WHAT IS BEING ASKED: Each line from the one holding "222 211 1744" to the last line below must be written out exactly, with no other output.

Dataset entries

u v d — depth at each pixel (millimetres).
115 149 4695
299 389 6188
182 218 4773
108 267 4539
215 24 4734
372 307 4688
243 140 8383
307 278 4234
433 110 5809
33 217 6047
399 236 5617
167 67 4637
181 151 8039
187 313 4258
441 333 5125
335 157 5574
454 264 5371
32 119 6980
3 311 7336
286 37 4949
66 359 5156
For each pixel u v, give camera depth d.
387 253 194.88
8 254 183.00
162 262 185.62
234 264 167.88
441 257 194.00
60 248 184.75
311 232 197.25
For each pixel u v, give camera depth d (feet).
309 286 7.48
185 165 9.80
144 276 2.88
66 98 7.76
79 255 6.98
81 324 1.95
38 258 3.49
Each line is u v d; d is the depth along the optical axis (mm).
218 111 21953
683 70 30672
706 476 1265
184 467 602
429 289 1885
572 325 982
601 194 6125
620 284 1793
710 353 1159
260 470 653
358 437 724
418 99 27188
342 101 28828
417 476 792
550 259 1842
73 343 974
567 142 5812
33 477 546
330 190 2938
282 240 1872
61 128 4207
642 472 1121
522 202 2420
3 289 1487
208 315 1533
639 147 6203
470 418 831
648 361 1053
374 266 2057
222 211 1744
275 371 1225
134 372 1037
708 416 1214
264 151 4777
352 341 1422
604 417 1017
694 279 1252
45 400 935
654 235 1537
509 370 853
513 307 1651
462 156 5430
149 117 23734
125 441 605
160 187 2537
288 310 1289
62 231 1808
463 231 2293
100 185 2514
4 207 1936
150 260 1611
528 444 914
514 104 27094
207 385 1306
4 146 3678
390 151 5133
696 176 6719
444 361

RESULT OF THE TASK:
222 211 1744
275 371 1225
134 372 1037
708 416 1214
264 151 4777
352 341 1422
604 417 1017
694 279 1252
45 400 935
654 235 1537
509 370 853
513 307 1651
462 156 5430
149 117 23734
125 441 605
160 187 2537
288 310 1289
62 231 1808
463 231 2293
100 185 2514
4 207 1936
150 260 1611
528 444 914
514 104 27094
207 385 1306
4 146 3678
390 151 5133
696 176 6719
444 361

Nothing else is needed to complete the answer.